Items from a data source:
==========

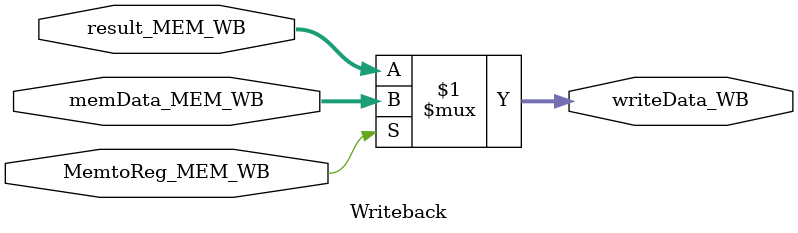
<source format=v>
module Writeback(memData_MEM_WB, result_MEM_WB, MemtoReg_MEM_WB, writeData_WB);
	input MemtoReg_MEM_WB;
	input [15:0] memData_MEM_WB, result_MEM_WB;

	output [15:0] writeData_WB;

	assign writeData_WB = (MemtoReg_MEM_WB)?(memData_MEM_WB) : result_MEM_WB;
	

endmodule

</source>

==========

**Task directions:**
Pictures do not belong in the copy. Reproduce the rest of the data exactly.

**Your solution:**
<source format=v>
module Writeback(memData_MEM_WB, result_MEM_WB, MemtoReg_MEM_WB, writeData_WB);
	input MemtoReg_MEM_WB;
	input [15:0] memData_MEM_WB, result_MEM_WB;

	output [15:0] writeData_WB;

	assign writeData_WB = (MemtoReg_MEM_WB)?(memData_MEM_WB) : result_MEM_WB;
	

endmodule

</source>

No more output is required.